袋井動物病院

ステロイド剤

 私達獣医師が処方する薬の中で、最も重要であるにもかかわらず、同時に最も誤解されている一群の薬が、いわゆるステロイド剤です。

炎症を取ったり、アレルギーに拮抗したりするのがその主な薬効ですが、犬や猫に対する効き目は本当に抜群のものがあります。
実は、人間の医療においても、その効力は周知の事実なのですが、御承知のとおり、何しろ副作用が強いために、どうしても使わなくてはならない症例以外日常的に使われる事はありません。
そんなわけで、ステロイド剤と同じくらいの効き目があり、しかも副作用の少ない非ステロイド系消炎剤、坑ヒスタミン剤の開発が盛んに行われるようになり、現在も続いています。

 

 私達の世界でも、人間の医療の真似をして、そのような薬剤が多数試みられていますが、やはり、効き目という点ではイマイチ、イマニ、イマサンの感は免れていません。

 

 要は、副作用ですよね。本当に、人間の場合同様、犬・猫でもステロイドはそんなに怖い薬なのでしょうか?

 

 答えを先に言ってしまいましょう。否です。使い方さえ誤らなければ、ステロイドは神の薬であって、決して悪魔の薬ではありません。よほど長期にわたって連用しない限り、人間のように、『ムーン・フェイス(顔がまんまるになる)』になったり、胃潰瘍になったり、極端な免疫不全になったりする事もありませんし、ステロイドがなければよい状態が保てなくなる、いわゆる『薬剤依存』になる事もありません。
せいぜい、水を多く飲んだり、食欲が昂進したりする程度です。

 

 くどいようですが、私は40年間この仕事をしています。
その間、ステロイドを使用した症例はそれこそ、天文学的数字になります。
その中で、あきらかにステロイドの副作用で死亡した症例はたった2例しかありません。
2例とも10歳くらいから、しつこい口内炎を起こして食欲がなくなった例で、あらゆる薬剤に反応せず、唯一ステロイドにのみ反応して食べられるようになる、大変やっかいな症例でした。
この2例は何れも15歳で化膿性膵臓炎(ステロイドの副作用と思われます)を起こして死亡しましたが、最後まで十分な食欲があり、飼い主さんも大いに満足していました。
要するに、この程度なのです。 少し前のテレビで、もっともらしい顔をした医者がペットが媒介する人間の病気について述べたあとで、あたかも、ペットは人間の健康にとって有害である、と思わせてしまうような発言をしていましたが(この問題については、また稿を改めて述べます)、ステロイド有害説もこれと同じで、ささやかなマイナス面を捉えて、その他の圧倒的に大きなよい部分を殺してしまう愚を犯している、といってよいでしょう。

 

 特に近代獣医学は、人間の医学の物まねから発達してきた部分が多すぎたために、このような、非現実的なミスを容認してしまった訳ですね。

 

 ステロイドを処方されている犬・猫の飼い主さん、ご心配なく。
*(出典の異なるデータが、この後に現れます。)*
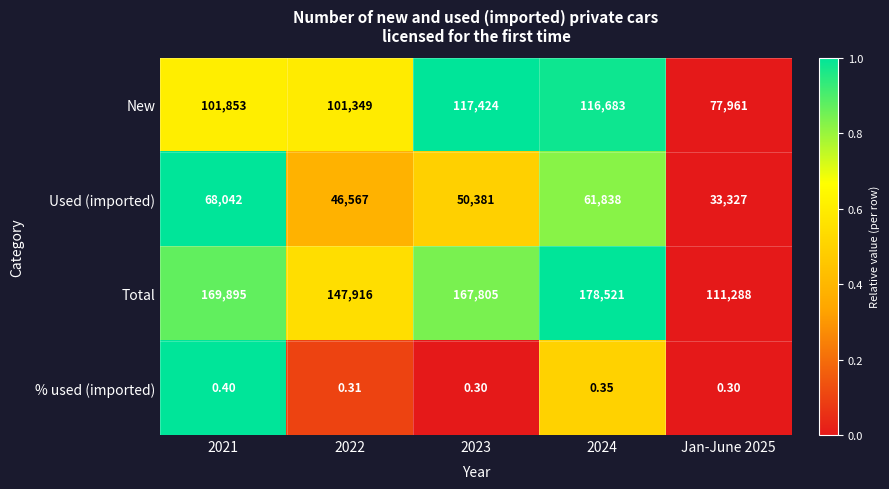

Rank the series at 2024 from highest to lowest value.

Total, New, Used (imported), % used (imported)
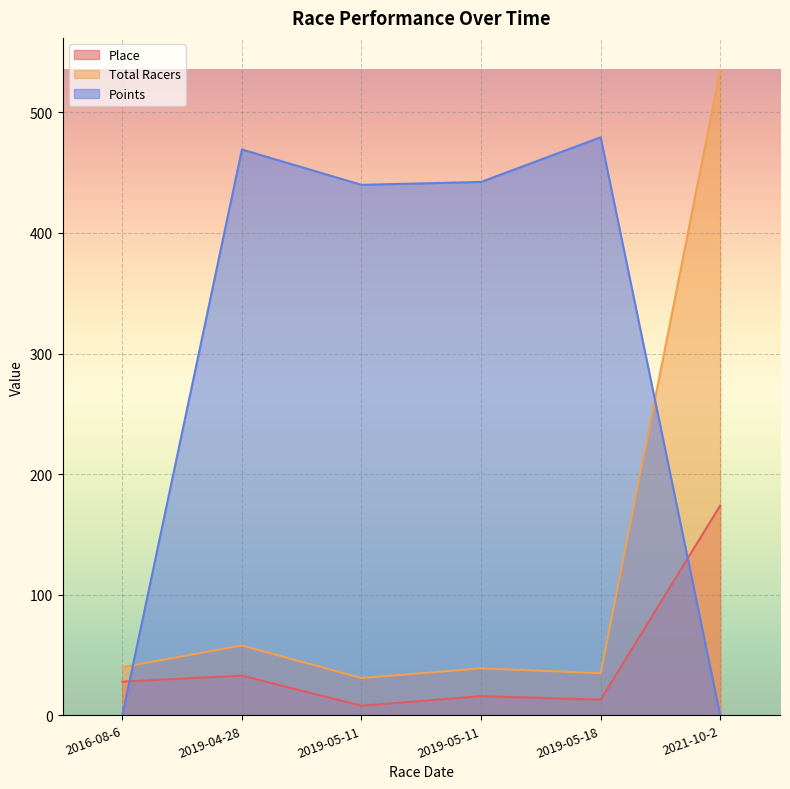

Between which two adjacent categories do Points and Place first intersect?

2016-08-6 and 2019-04-28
決して危うい使い方はしませんから、安心してくださいね。実は、詳しくあげていけばきりがないのですが、また後日。

コメント

  • ゆうこ
    2016年1月24日 3:46 PM

    ステロイドと猫、で検索してこちらのご意見を読ませていただきました。我が猫は14歳、3年前からIBD症状でプレドニゾロンの投与が始まりました。多めの量から現在は毎日2.5ミリで調子が良いです。3年の間には毎日ー1日おきー2おきーお休みなどと減薬を試みましたが、やはり再燃しました。今は一緒に暮らす私のメンタル面も考えて、嘔吐や咳に悩むことなく猫と一緒に平和に暮らせるように2.5ミリを毎日与えています。こちらの院長先生のご意見を伺いほっとしています。実は長期の投与は副作用が怖いとの主治医の意見で、アトピカを代替薬にするかどうか考えているところです。うちの子はプレドニゾロン4年目に入りますが、血液検査では正常、毛艶もよく、プレドニゾロンが無ければ嘔吐の毎日になることでしょう。 ちなみに体重は6キロです。 このまま続けても良いですよね。。。

  • レイ
    2016年4月5日 8:44 PM

    こんにちは、はじめまして。

    今、11歳になる猫がIBDの疑いがあり 抗生剤などを使いましたが良くなったり悪くなったりを繰り返し。
    先日 獣医さんと話し合い、ステロイド注射をしすぐに下痢も止まり食欲も出てきました。
    不安になり ネットを漁り…不安にかられの繰り返しで。
    この記事を読み 涙が出るほどホッとしました。
    言葉ひとつひとつが心を落ち着かせてくれました。

    ありがとうございます。